Scalable and invertible normalizing flows: change of variables formula becomes easier to compute. we construct a new class of invertible density models that avoids the single-unit bottleneck of normalizing flows, and can be trained directly by maximum likelihood

# normalizing flow

A normalizing flow is a **generative model** that transforms a simple base distribution $Q$ (e.g., Gaussian) into a more complex distribution $P$ by applying a series of invertible and differentiable transformations $f$

## deep normalizing flow

Training Algorithm:

1. Sample a batch of points $z_0$ from the base distribution $Q$.

2. Apply the series of invertible and differentiable transformations to obtain $z(t)$.

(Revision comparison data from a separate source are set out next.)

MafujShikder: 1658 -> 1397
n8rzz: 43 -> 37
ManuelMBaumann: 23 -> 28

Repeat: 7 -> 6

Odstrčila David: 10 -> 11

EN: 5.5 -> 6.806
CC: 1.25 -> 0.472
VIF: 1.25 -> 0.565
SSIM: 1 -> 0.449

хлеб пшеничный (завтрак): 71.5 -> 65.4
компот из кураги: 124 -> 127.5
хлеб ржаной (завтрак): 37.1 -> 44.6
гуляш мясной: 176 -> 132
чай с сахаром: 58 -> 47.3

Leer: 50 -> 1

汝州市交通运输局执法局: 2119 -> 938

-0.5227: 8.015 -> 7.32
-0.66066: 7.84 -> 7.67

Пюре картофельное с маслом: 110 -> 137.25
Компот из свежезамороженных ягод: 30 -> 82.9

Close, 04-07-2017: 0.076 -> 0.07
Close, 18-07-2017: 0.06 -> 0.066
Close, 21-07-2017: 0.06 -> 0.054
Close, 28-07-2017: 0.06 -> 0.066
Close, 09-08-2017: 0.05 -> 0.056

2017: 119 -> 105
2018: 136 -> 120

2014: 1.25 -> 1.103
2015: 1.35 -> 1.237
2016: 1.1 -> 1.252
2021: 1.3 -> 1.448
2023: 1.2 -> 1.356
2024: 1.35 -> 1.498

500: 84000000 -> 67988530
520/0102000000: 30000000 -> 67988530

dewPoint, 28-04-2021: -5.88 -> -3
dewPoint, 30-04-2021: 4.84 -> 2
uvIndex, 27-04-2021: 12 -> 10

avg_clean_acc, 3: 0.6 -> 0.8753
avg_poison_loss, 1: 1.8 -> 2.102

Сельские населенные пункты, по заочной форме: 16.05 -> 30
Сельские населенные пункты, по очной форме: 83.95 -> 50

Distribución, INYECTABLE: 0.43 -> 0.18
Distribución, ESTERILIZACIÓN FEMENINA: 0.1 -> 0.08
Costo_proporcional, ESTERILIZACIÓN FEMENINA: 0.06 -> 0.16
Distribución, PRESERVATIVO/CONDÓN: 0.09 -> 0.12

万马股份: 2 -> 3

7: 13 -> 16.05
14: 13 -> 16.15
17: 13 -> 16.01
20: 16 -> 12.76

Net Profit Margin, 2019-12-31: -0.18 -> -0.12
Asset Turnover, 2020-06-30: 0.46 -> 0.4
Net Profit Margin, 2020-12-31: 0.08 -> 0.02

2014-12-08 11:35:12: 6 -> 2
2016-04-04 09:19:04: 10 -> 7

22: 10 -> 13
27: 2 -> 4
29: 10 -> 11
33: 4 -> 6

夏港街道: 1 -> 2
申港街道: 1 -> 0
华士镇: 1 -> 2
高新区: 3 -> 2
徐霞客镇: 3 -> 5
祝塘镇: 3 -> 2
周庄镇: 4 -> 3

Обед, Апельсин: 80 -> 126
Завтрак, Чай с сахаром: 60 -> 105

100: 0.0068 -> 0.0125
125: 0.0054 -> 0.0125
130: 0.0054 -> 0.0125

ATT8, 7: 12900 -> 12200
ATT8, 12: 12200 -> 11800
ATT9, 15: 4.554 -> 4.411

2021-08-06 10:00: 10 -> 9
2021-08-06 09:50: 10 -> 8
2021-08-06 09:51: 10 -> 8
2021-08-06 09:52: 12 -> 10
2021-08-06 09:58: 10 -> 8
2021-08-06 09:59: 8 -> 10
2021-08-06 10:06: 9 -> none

    $$z(t_1) = f(z(t_0)) \Rightarrow z(t_N) = f_N \circ f_{N-1} \circ \cdots \circ f_1 (z(t_0))$$

3. Compute log-likelihood of the transformed points $z(t)$ using **change of variables formula**.

  $$
  \log p(z(t_1)) = \log p(z(t_0)) - \log \left| \det \frac{\partial f}{\partial z(t_0)} \right| \Rightarrow
  \log p(z(t_N)) = \log p(z(t_0)) - \sum_{n=1}^N\log \left| \det \frac{\partial f_n}{\partial z(t_{n-1})} \right|
  $$

4. Maximize log-likelihood w.r.t the parameters of the transformations using an optimization algorithm

$$
\max_Q \mathbb{E}_{P}\log Q
$$

## continous normalizing flow

Training Algorithm:

1. Sample a batch of points $z_0$ from the base distribution $Q$.

2. Apply the series of invertible and differentiable transformations to obtain $z(t)$.

    $$
    z(t_N) = F(z(t_0)) = \int_{t_0}^{t_N} f(z(t_N), t)dt
    $$

3. Compute log-likelihood of the transformed points $z(t)$ using **change of variables formula**.

  $$ 
  \log p(z(t_N)) = \log p(z(t_0)) - \int_{t_0}^{t_N} \text{Trace}\left( \frac{\partial f}{\partial z(t)}\right)dt
  $$

4. Maximize log-likelihood w.r.t the parameters of the transformations using an optimization algorithm

$$
\max_Q \mathbb{E}_{P}\log Q
$$